++++ DATA UNDER STUDY

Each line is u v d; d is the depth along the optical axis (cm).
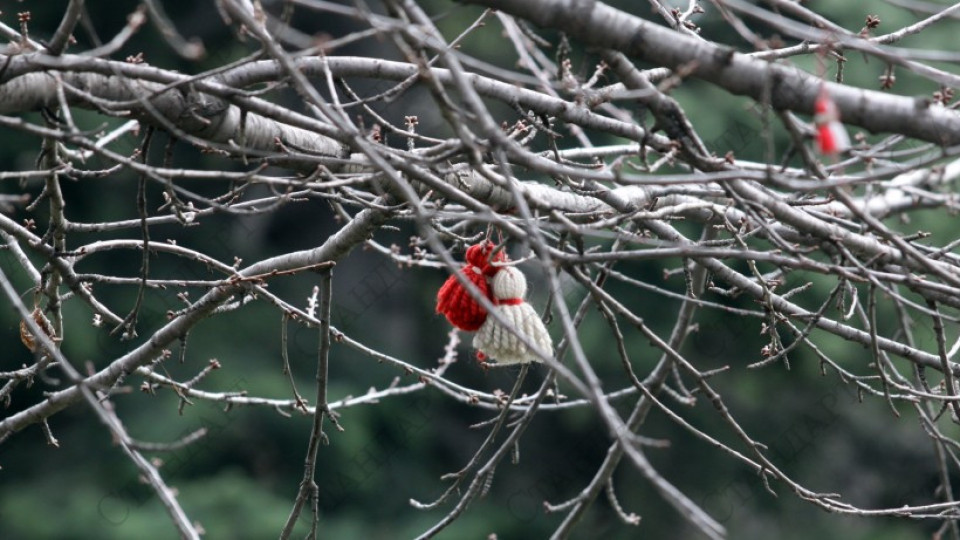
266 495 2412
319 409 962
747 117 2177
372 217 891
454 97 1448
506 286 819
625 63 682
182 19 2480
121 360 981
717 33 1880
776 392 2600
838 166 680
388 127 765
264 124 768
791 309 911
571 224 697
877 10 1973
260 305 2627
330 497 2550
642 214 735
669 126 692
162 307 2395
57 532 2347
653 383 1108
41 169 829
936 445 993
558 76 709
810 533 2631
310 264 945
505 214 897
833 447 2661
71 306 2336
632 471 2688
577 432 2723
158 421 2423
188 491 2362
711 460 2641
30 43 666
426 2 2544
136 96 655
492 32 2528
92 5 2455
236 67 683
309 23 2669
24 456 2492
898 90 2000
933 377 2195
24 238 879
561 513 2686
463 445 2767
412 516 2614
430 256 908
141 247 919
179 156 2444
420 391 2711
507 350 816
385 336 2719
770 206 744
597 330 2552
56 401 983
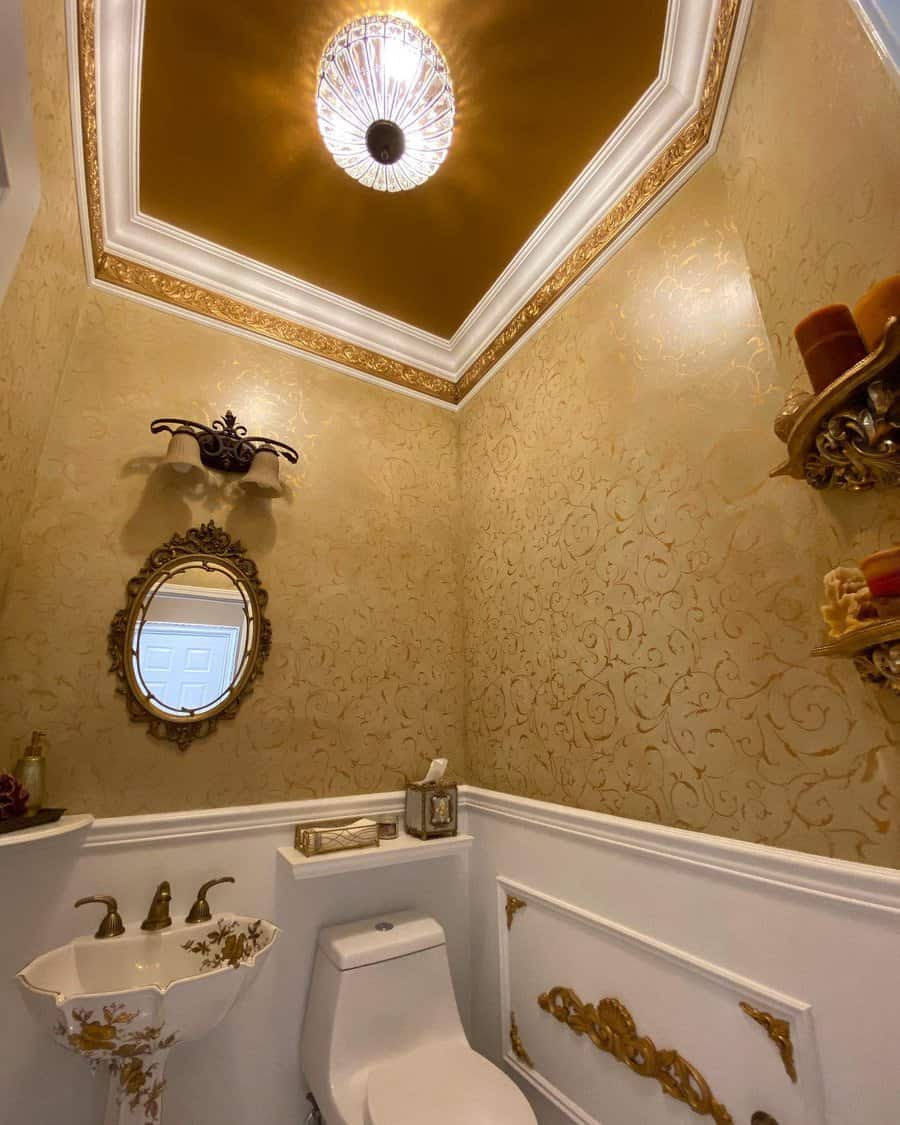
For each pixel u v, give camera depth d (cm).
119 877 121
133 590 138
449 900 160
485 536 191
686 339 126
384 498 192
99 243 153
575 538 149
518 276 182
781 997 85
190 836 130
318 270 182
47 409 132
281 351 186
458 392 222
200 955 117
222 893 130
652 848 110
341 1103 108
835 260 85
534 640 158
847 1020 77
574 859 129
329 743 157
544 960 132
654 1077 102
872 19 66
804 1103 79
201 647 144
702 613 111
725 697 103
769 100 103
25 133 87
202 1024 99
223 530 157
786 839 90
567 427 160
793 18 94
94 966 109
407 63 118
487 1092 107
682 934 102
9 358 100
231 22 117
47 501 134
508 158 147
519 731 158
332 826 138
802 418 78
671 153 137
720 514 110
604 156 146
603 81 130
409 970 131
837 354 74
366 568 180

++++++++

### EXERCISE INSTRUCTIONS
Give back the material above exactly as it appears, minus any picture.

### REPLY TO THE TASK
Each line is u v d; d is the depth along the optical axis (cm).
266 495 2412
319 409 962
747 117 2177
372 217 891
454 97 1448
506 286 819
625 63 682
182 19 2480
121 360 981
717 33 1880
776 392 2600
838 166 680
388 127 765
264 124 768
791 309 911
571 224 697
877 10 1973
260 305 2627
330 497 2550
642 214 735
669 126 692
162 307 2395
57 532 2347
653 383 1108
41 169 829
936 445 993
558 76 709
810 533 2631
310 264 945
505 214 897
833 447 2661
71 306 2336
632 471 2688
577 432 2723
158 421 2423
188 491 2362
711 460 2641
30 43 666
426 2 2544
136 96 655
492 32 2528
92 5 2455
236 67 683
309 23 2669
24 456 2492
898 90 2000
933 377 2195
24 238 879
561 513 2686
463 445 2767
412 516 2614
430 256 908
141 247 919
179 156 2444
420 391 2711
507 350 816
385 336 2719
770 206 744
597 330 2552
56 401 983
For each pixel u v, give camera depth d (cm).
119 877 121
133 590 138
449 900 160
485 536 191
686 339 126
384 498 192
99 243 153
575 538 149
518 276 182
781 997 85
190 836 130
318 270 182
47 409 132
281 351 186
458 392 222
200 955 117
222 893 130
652 848 110
341 1103 108
835 260 85
534 640 158
847 1020 77
574 859 129
329 743 157
544 960 132
654 1077 102
872 19 66
804 1103 79
201 647 144
702 613 111
725 697 103
769 100 103
25 133 87
202 1024 99
223 530 157
786 839 90
567 427 160
793 18 94
94 966 109
407 63 118
487 1092 107
682 934 102
9 358 100
231 22 117
47 501 134
508 158 147
519 731 158
332 826 138
802 418 78
671 153 137
720 514 110
604 156 146
603 81 130
409 970 131
837 354 74
366 568 180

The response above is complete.